Conversational AI

A rough definition of conversational AI is a program that attempts to appear human while interacting with a user. Computer programs designed to simulate an intelligent conversation, though appearing to be intelligently interpreting the human input prior to providing a response, in most cases, simply scan for keywords within the input and pull a reply with the most matching keywords or the most similar wording pattern from a local database.

The Turing Test

The Turing Test is a proposal for a test of a machine's capability to perform human-like conversation. Described by Professor Alan Turing in the 1950 paper "Computing machinery and intelligence," it is based on the "imitation game" and proceeds as follows: a human judge types a conversation with two other parties, one a human and the other a machine; if the judge cannot reliably tell which is which, then the machine is said to pass the test. It is assumed that both the human and the machine try to appear human. In order to keep the test setting simple and universal the conversation is usually limited to text-only.

Early Attempts

The classic early attempts at conversational AI are ELIZA and PARRY.
ELIZA attempted to emulate a therapist by rephrasing the users statements into questions. Eliza worked by simple parsing and substitution of key words into hard coded phrases. Depending upon the initial entries by the user, the program could be instantly detected, or could continue through several interchanges.
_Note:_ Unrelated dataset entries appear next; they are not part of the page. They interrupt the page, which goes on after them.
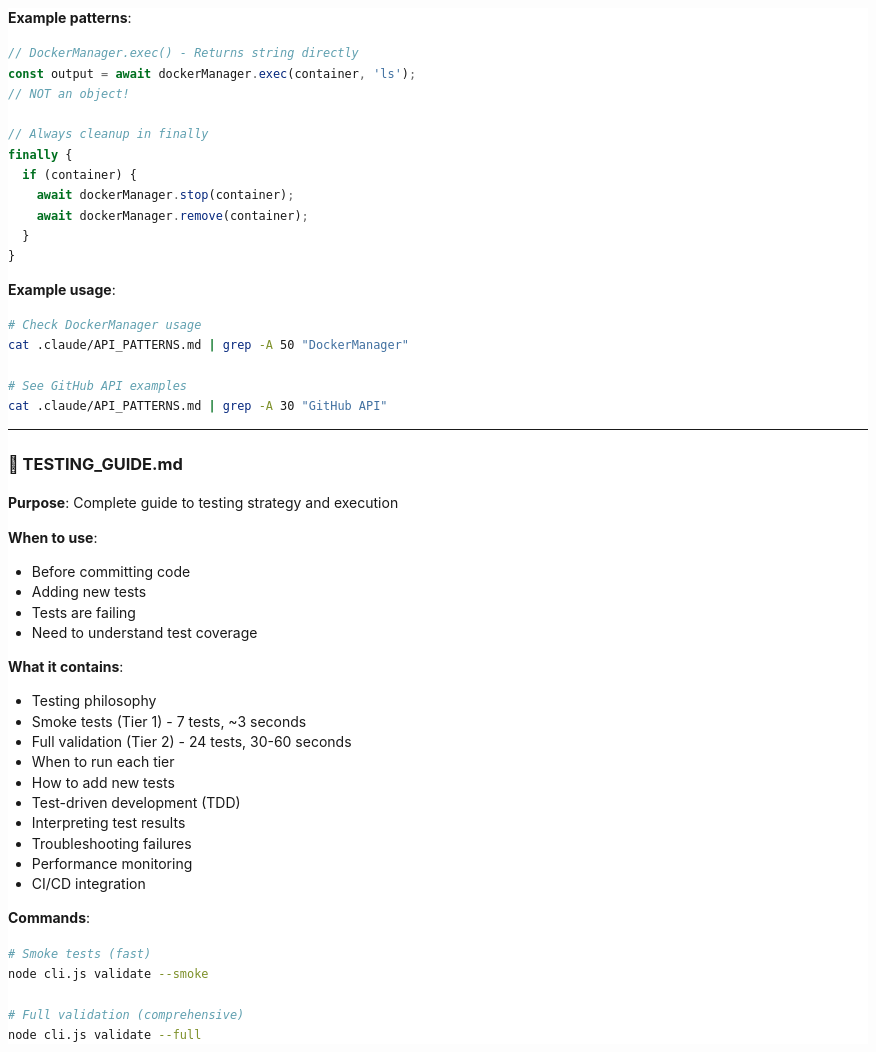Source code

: **Example patterns**:
```javascript
// DockerManager.exec() - Returns string directly
const output = await dockerManager.exec(container, 'ls');
// NOT an object!

// Always cleanup in finally
finally {
  if (container) {
    await dockerManager.stop(container);
    await dockerManager.remove(container);
  }
}
```

**Example usage**:
```bash
# Check DockerManager usage
cat .claude/API_PATTERNS.md | grep -A 50 "DockerManager"

# See GitHub API examples
cat .claude/API_PATTERNS.md | grep -A 30 "GitHub API"
```

---

### 🧪 TESTING_GUIDE.md
**Purpose**: Complete guide to testing strategy and execution

**When to use**:
- Before committing code
- Adding new tests
- Tests are failing
- Need to understand test coverage

**What it contains**:
- Testing philosophy
- Smoke tests (Tier 1) - 7 tests, ~3 seconds
- Full validation (Tier 2) - 24 tests, 30-60 seconds
- When to run each tier
- How to add new tests
- Test-driven development (TDD)
- Interpreting test results
- Troubleshooting failures
- Performance monitoring
- CI/CD integration

**Commands**:
```bash
# Smoke tests (fast)
node cli.js validate --smoke

# Full validation (comprehensive)
node cli.js validate --full
```
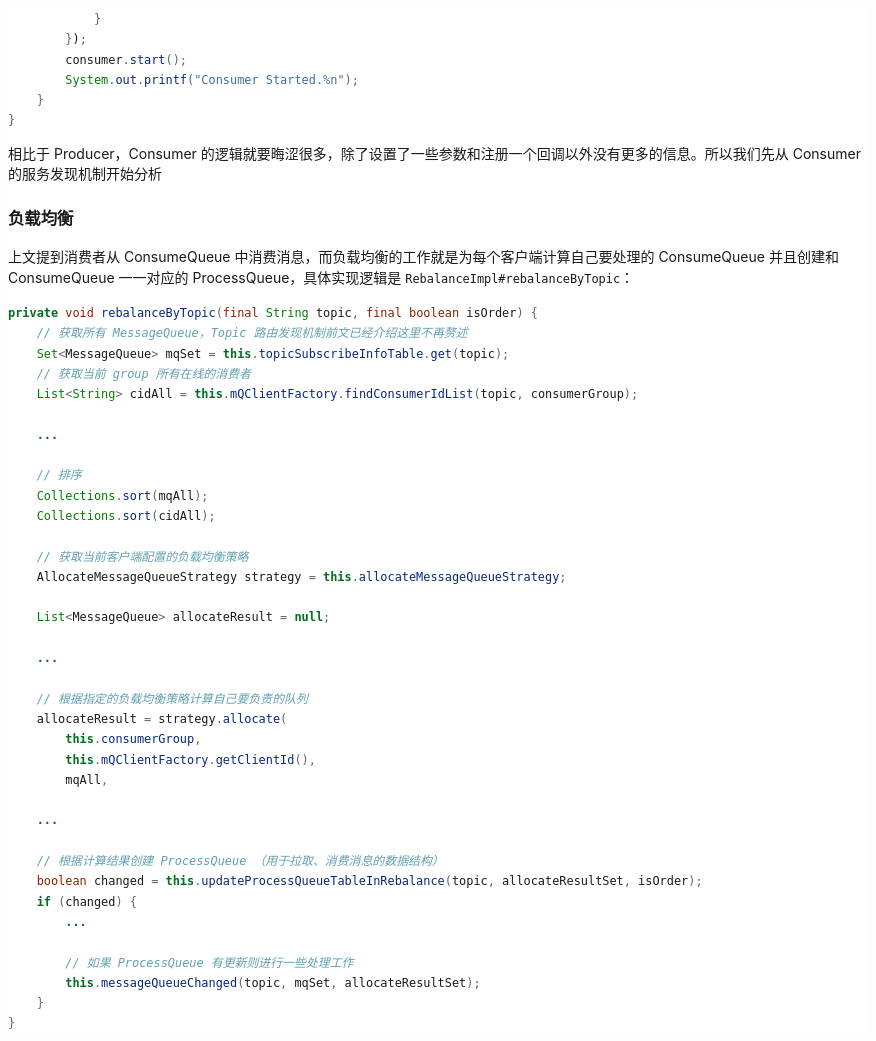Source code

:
 ```java
            }
        });
        consumer.start();
        System.out.printf("Consumer Started.%n");
    }
}
```

相比于 Producer，Consumer 的逻辑就要晦涩很多，除了设置了一些参数和注册一个回调以外没有更多的信息。所以我们先从 Consumer 的服务发现机制开始分析

### 负载均衡

上文提到消费者从 ConsumeQueue 中消费消息，而负载均衡的工作就是为每个客户端计算自己要处理的 ConsumeQueue 并且创建和 ConsumeQueue 一一对应的 ProcessQueue，具体实现逻辑是 `RebalanceImpl#rebalanceByTopic`：

```java
private void rebalanceByTopic(final String topic, final boolean isOrder) {
    // 获取所有 MessageQueue，Topic 路由发现机制前文已经介绍这里不再赘述
    Set<MessageQueue> mqSet = this.topicSubscribeInfoTable.get(topic);
    // 获取当前 group 所有在线的消费者
    List<String> cidAll = this.mQClientFactory.findConsumerIdList(topic, consumerGroup);

    ...

    // 排序
    Collections.sort(mqAll);
    Collections.sort(cidAll);

    // 获取当前客户端配置的负载均衡策略
    AllocateMessageQueueStrategy strategy = this.allocateMessageQueueStrategy;

    List<MessageQueue> allocateResult = null;

    ...

    // 根据指定的负载均衡策略计算自己要负责的队列
    allocateResult = strategy.allocate(
        this.consumerGroup,
        this.mQClientFactory.getClientId(),
        mqAll,

    ...

    // 根据计算结果创建 ProcessQueue （用于拉取、消费消息的数据结构）
    boolean changed = this.updateProcessQueueTableInRebalance(topic, allocateResultSet, isOrder);
    if (changed) {
        ...

        // 如果 ProcessQueue 有更新则进行一些处理工作
        this.messageQueueChanged(topic, mqSet, allocateResultSet);
    }
}
```
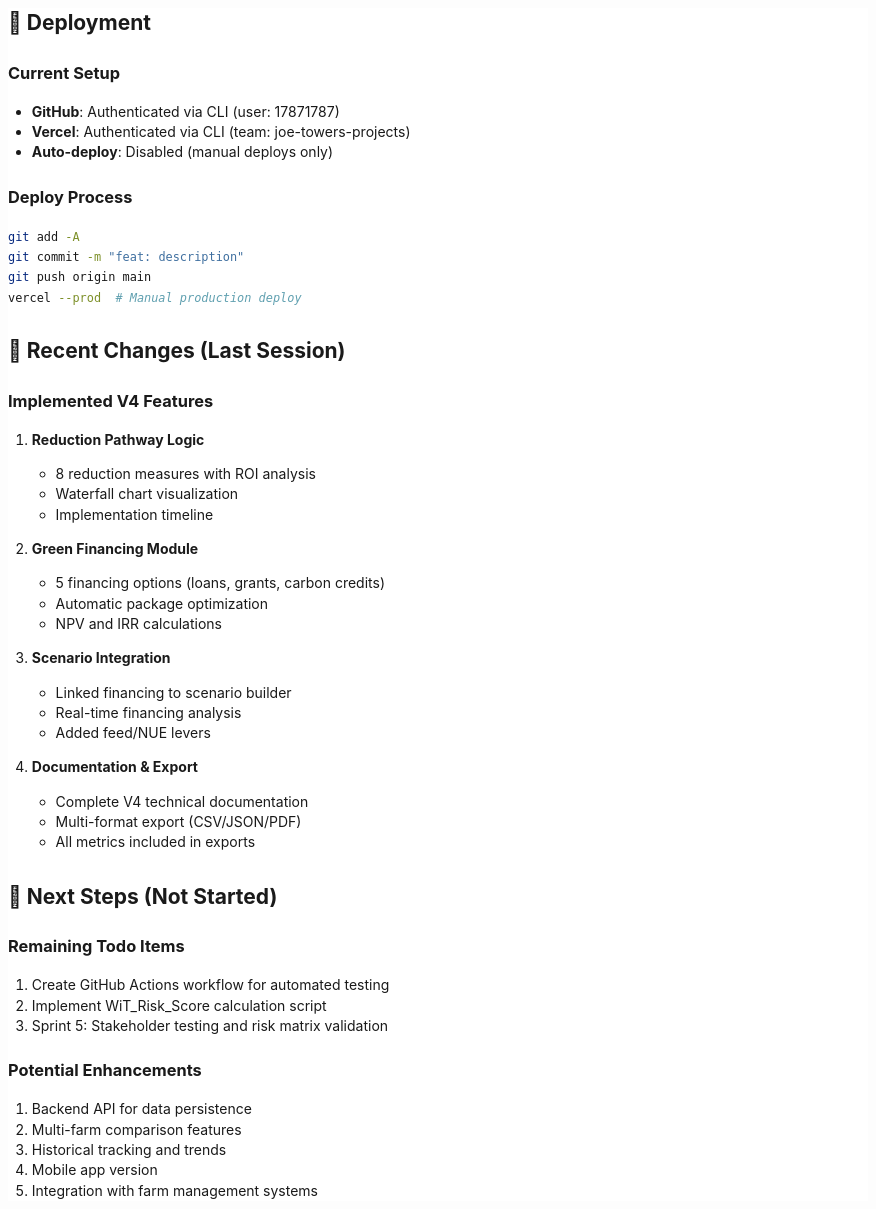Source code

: ## 🚦 Deployment

### Current Setup
- **GitHub**: Authenticated via CLI (user: 17871787)
- **Vercel**: Authenticated via CLI (team: joe-towers-projects)
- **Auto-deploy**: Disabled (manual deploys only)

### Deploy Process
```bash
git add -A
git commit -m "feat: description"
git push origin main
vercel --prod  # Manual production deploy
```

## 📝 Recent Changes (Last Session)

### Implemented V4 Features
1. **Reduction Pathway Logic**
   - 8 reduction measures with ROI analysis
   - Waterfall chart visualization
   - Implementation timeline

2. **Green Financing Module**
   - 5 financing options (loans, grants, carbon credits)
   - Automatic package optimization
   - NPV and IRR calculations

3. **Scenario Integration**
   - Linked financing to scenario builder
   - Real-time financing analysis
   - Added feed/NUE levers

4. **Documentation & Export**
   - Complete V4 technical documentation
   - Multi-format export (CSV/JSON/PDF)
   - All metrics included in exports

## 🎯 Next Steps (Not Started)

### Remaining Todo Items
1. Create GitHub Actions workflow for automated testing
2. Implement WiT_Risk_Score calculation script
3. Sprint 5: Stakeholder testing and risk matrix validation

### Potential Enhancements
1. Backend API for data persistence
2. Multi-farm comparison features
3. Historical tracking and trends
4. Mobile app version
5. Integration with farm management systems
PARRY attempted to simulate a paranoid schizophrenic. The program implemented a crude model of the behavior of a paranoid schizophrenic based on concepts, conceptualizations, and beliefs. It was a much more serious and advanced program than ELIZA.

Recent Attempts

A.L.I.C.E. uses a programming language AIML (Artificial Intelligence Markup Language) that is specific to its program. It is still based on pattern matching without any reasoning, the same technique used by Eliza.

Jabberwacky is designed to learn language and context through interaction with humans. There are no fixed rules or principles programmed into the system and it operates entirely through user interaction. The system stores all of the conversations and user comments and attempts to use this information to find the most appropriate response.

The results of these recent programs still appear fairly poor. A program has yet to pass the Turing Test and it seems reasonable to state that there is currently no general purpose conversational artificial intelligence.